By the early 1970s, as farming communities began to decline, more than 500 counties -- most of them in the Great Plains -- reported natural decrease. The phenomenon moved into the industrial Rust Belt, and coal country in Appalachia. It accelerated rapidly after 1990, reaching the peak of 985 counties in 2002.
Between 1990 and 2005, 514 counties with no history of natural decrease experienced it for the first time, Johnson said.
"Once it begins, it almost always continues," Johnson said. "It's sort of a downward spiral."
Coleman County has lived in a condition of natural decline for 42 years.
Named for one of the signers of the Texas Declaration of Independence (from Mexico), Coleman dates to 1858, when settlers arrived to run cattle and farm cotton and maize. The discovery of oil in 1917 improved the county's fortunes and by 1930, the county population had grown to 23,669 people. That turned out to be Coleman's peak.
By the 2010 census, Coleman County's population was down to 8,895, and the town of Coleman, the county seat, shriveled to just 4,709 residents.
Once Coleman had two drive-in theaters -- one for adults, one for kids. Both closed years ago. Only one clothing shop remains downtown, although Coleman still supports three funeral homes. Most residents shop in Abilene, 60 miles to the northwest, or drive 32 miles to the Walmart in Brownwood.
"Everybody blames the highway department when it came in and built a bypass that bypassed our downtown," said Joann Eddleman, who was born in Coleman, left for Houston and came home to retire in 2003. "But what really made us go downhill was farming and ranching petered out on us."
The number of beef herds in the United States is the smallest it has been since the 1950s, according to U.S. Department of Agriculture figures. The national trend is reflected in Texas, the nation's largest producer of beef. The Abilene Livestock Auction had three auctions a week in the 1980s. Now it's down to one, and the number of cows sold shrinks with each passing month.
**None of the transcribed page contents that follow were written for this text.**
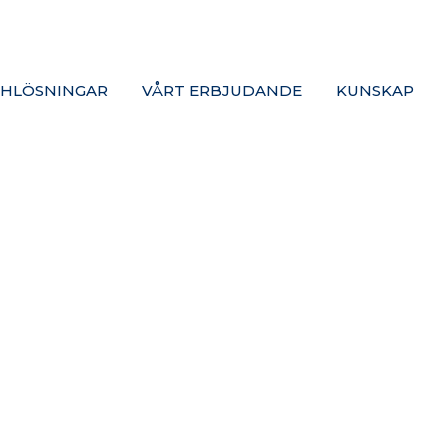
HLÖSNINGAR
VÅRT ERBJUDANDE
KUNSKAP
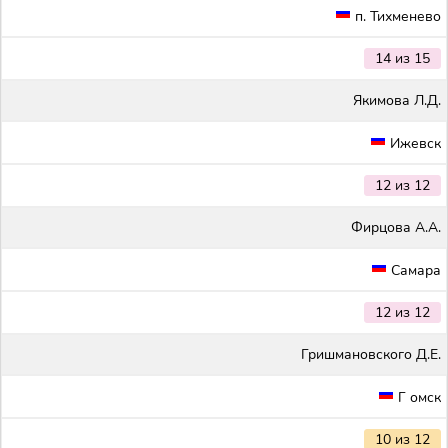
п. Тихменево
14 из 15
Якимова Л.Д.
Ижевск
12 из 12
Фирцова А.А.
Самара
12 из 12
Гришмановского Д.Е.
Г омск
10 из 12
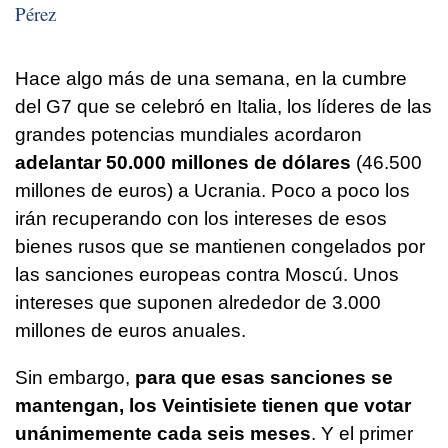
Pérez
Hace algo más de una semana, en la cumbre
del G7 que se celebró en Italia, los líderes de las
grandes potencias mundiales acordaron
adelantar 50.000 millones de dólares
(46.500
millones de euros) a Ucrania. Poco a poco los
irán recuperando con los intereses de esos
bienes rusos que se mantienen congelados por
las sanciones europeas contra Moscú. Unos
intereses que suponen alrededor de 3.000
millones de euros anuales.
Sin embargo,
para que esas sanciones se
mantengan, los Veintisiete tienen que votar
unánimemente cada seis meses
. Y el primer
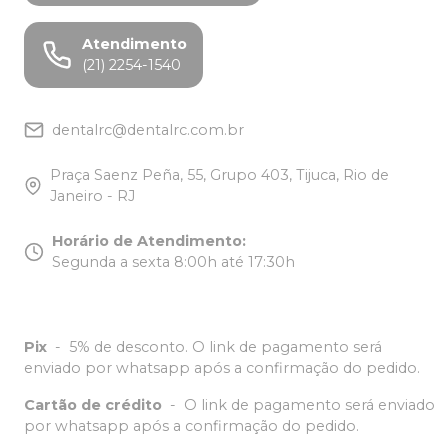
Atendimento
(21) 2254-1540
dentalrc@dentalrc.com.br
Praça Saenz Peña, 55, Grupo 403, Tijuca, Rio de
Janeiro - RJ
Horário de Atendimento
:
Segunda a sexta 8:00h até 17:30h
Pix
-
5% de desconto. O link de pagamento será
enviado por whatsapp após a confirmação do pedido.
Cartão de crédito
-
O link de pagamento será enviado
por whatsapp após a confirmação do pedido.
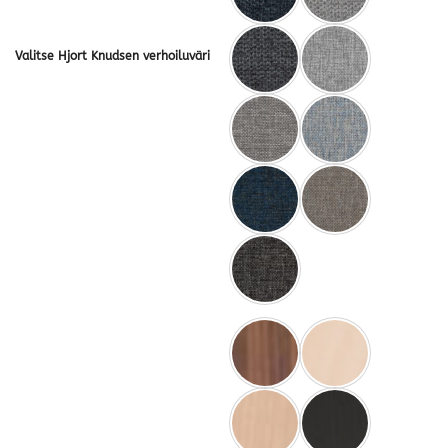
Valitse Hjort Knudsen verhoiluväri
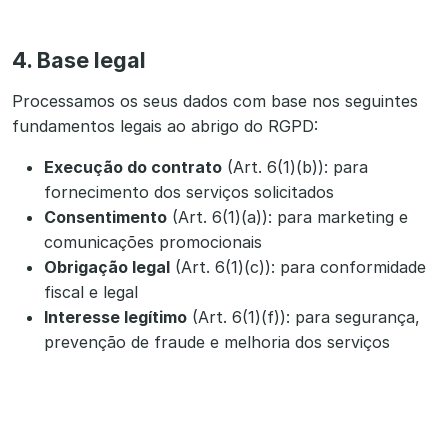
4. Base legal
Processamos os seus dados com base nos seguintes
fundamentos legais ao abrigo do RGPD:
Execução do contrato
(Art. 6(1)(b)): para
fornecimento dos serviços solicitados
Consentimento
(Art. 6(1)(a)): para marketing e
comunicações promocionais
Obrigação legal
(Art. 6(1)(c)): para conformidade
fiscal e legal
Interesse legítimo
(Art. 6(1)(f)): para segurança,
prevenção de fraude e melhoria dos serviços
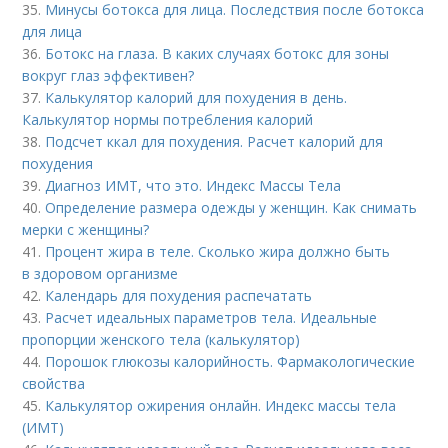
35.
Минусы ботокса для лица. Последствия после ботокса
для лица
36.
Ботокс на глаза. В каких случаях ботокс для зоны
вокруг глаз эффективен?
37.
Калькулятор калорий для похудения в день.
Калькулятор нормы потребления калорий
38.
Подсчет ккал для похудения. Расчет калорий для
похудения
39.
Диагноз ИМТ, что это. Индекс Массы Тела
40.
Определение размера одежды у женщин. Как снимать
мерки с женщины?
41.
Процент жира в теле. Сколько жира должно быть
в здоровом организме
42.
Календарь для похудения распечатать
43.
Расчет идеальных параметров тела. Идеальные
пропорции женского тела (калькулятор)
44.
Порошок глюкозы калорийность. Фармакологические
свойства
45.
Калькулятор ожирения онлайн. Индекс массы тела
(ИМТ)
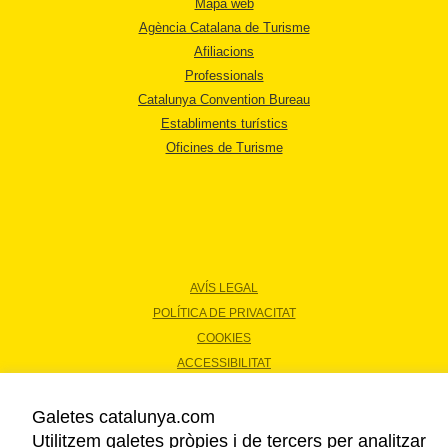
Mapa web
Agència Catalana de Turisme
Afiliacions
Professionals
Catalunya Convention Bureau
Establiments turístics
Oficines de Turisme
AVÍS LEGAL
POLÍTICA DE PRIVACITAT
COOKIES
ACCESSIBILITAT
Galetes catalunya.com
Copyright © 2026. Agència Catalana de Turisme. Tots els drets reservats.
Utilitzem galetes pròpies i de tercers per analitzar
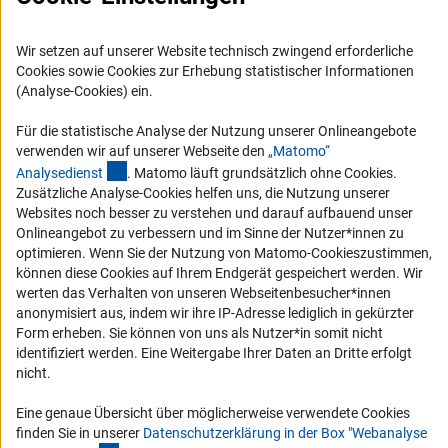
Presse
FAQ
Wir setzen auf unserer Website technisch zwingend erforderliche
Karriere
Cookies sowie Cookies zur Erhebung statistischer Informationen
Logo und Corporate Design
(Analyse-Cookies) ein.
RSS-Feeds
Für die statistische Analyse der Nutzung unserer Onlineangebote
Compliance
verwenden wir auf unserer Webseite den
„Matomo“
(externer Link)
Analysediens
t
. Matomo läuft grundsätzlich ohne Cookies.
Vergabeverfahren
Zusätzliche Analyse-Cookies helfen uns, die Nutzung unserer
Barrierefreiheit
Websites noch besser zu verstehen und darauf aufbauend unser
Onlineangebot zu verbessern und im Sinne der Nutzer*innen zu
optimieren. Wenn Sie der Nutzung von Matomo-Cookieszustimmen,
Service und Informationen für Menschen mit Behinderungen
können diese Cookies auf Ihrem Endgerät gespeichert werden. Wir
Erklärung zur Barrierefreiheit
werten das Verhalten von unseren Webseitenbesucher*innen
anonymisiert aus, indem wir ihre IP-Adresse lediglich in gekürzter
Barriere melden
Form erheben. Sie können von uns als Nutzer*in somit nicht
DFG-aktuell
identifiziert werden. Eine Weitergabe Ihrer Daten an Dritte erfolgt
nicht.
Erhalten Sie Neuigkeiten aus der DFG direkt in Ihr Mailpostfach oder
schauen Sie sich die Ausgaben online an.
Eine genaue Übersicht über möglicherweise verwendete Cookies
finden Sie in unserer
Datenschutzerklärung in der Box "Webanalyse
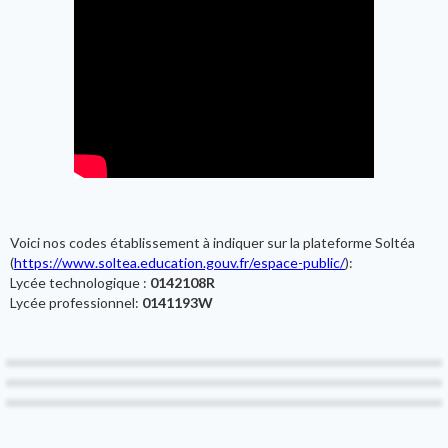
Voici nos codes établissement à indiquer sur la plateforme Soltéa
(
https://www.soltea.education.gouv.fr/espace-public/
):
Lycée technologique :
0142108R
Lycée professionnel:
0141193W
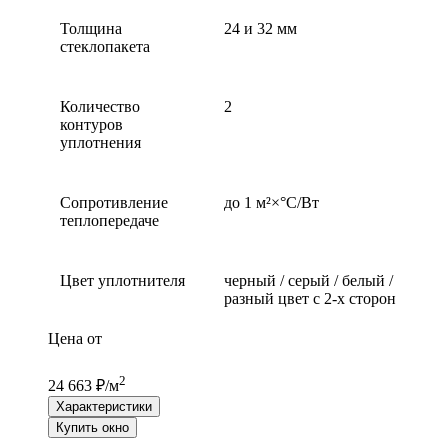
Толщина
24 и 32 мм
стеклопакета
Количество
2
контуров
уплотнения
Сопротивление
до 1 м²×°С/Вт
теплопередаче
Цвет уплотнителя
черный / серый / белый /
разный цвет с 2-х сторон
Цена от
2
24 663 ₽/м
Характеристики
Купить окно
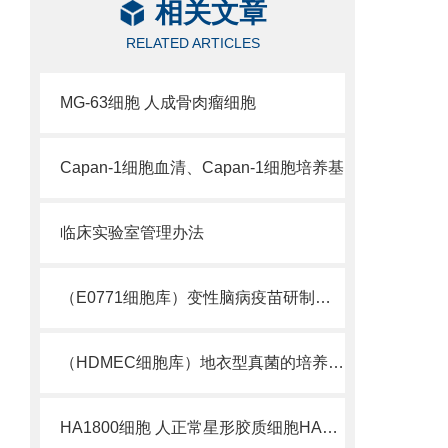
相关文章
RELATED ARTICLES
MG-63细胞 人成骨肉瘤细胞
Capan-1细胞血清、Capan-1细胞培养基
临床实验室管理办法
（E0771细胞库）变性脑病疫苗研制曙光初现
（HDMEC细胞库）地衣型真菌的培养研究
HA1800细胞 人正常星形胶质细胞HA1800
"People just aren't running cows anymore," said Rex Bland, who runs the Cal-Tex Feed Yard on the outskirts of Abilene. "My mother was from Coleman County. My grandfather raised his family there and made a good living on three sections of land. Now if you own 10 sections of land and don't owe anyone any money, I'm not sure you can make a living on it."
Jack Horne's family has been in the ranching business since his great-grandparents arrived by wagon in 1877. Ranching was tough then. It's not become much easier in the 134 years since.
"You work seven days a week, 10 to 14 hours a day," Horne said. "Sometimes you can pay your bills. Sometimes you can't."
Horne's siblings left for the big city when Horne was growing up. His own two kids went away to college. But now his son, contradicting the demographic trend, came home to take over the ranch and guide it into a new generation.
Horne, 65, has watched the family-run ranches vanish, one by one. Some of the ranches are being bought up by professional people from Dallas and Houston, who turn the land into private hunting preserves for deer and quail.
"I know a couple of longtime families that are trying to keep it together," he said. "As you divide up one place, it gets so small, it can't support a family and then you have to sell."
The effect of Coleman's vanishing population is most visible in its schools. Coleman High School had 314 students when Richard Holloway became principal in 2006. Now it has 219. The loss created both difficulty and opportunity, depending on how you look at it.
"It's tough sometimes just managing your homework together with practice, but you do what you have to do," he said.
In a year, he too will be gone, off to college.
Eddleman, who is nearing her 70th birthday, writes for the Coleman News, heads the county Humane Society and is running for the city council. Her campaign centers around reviving Coleman's economy by turning it into a destination for retirees.
"That's how bad things are," she said. "We have to have old people run for city council."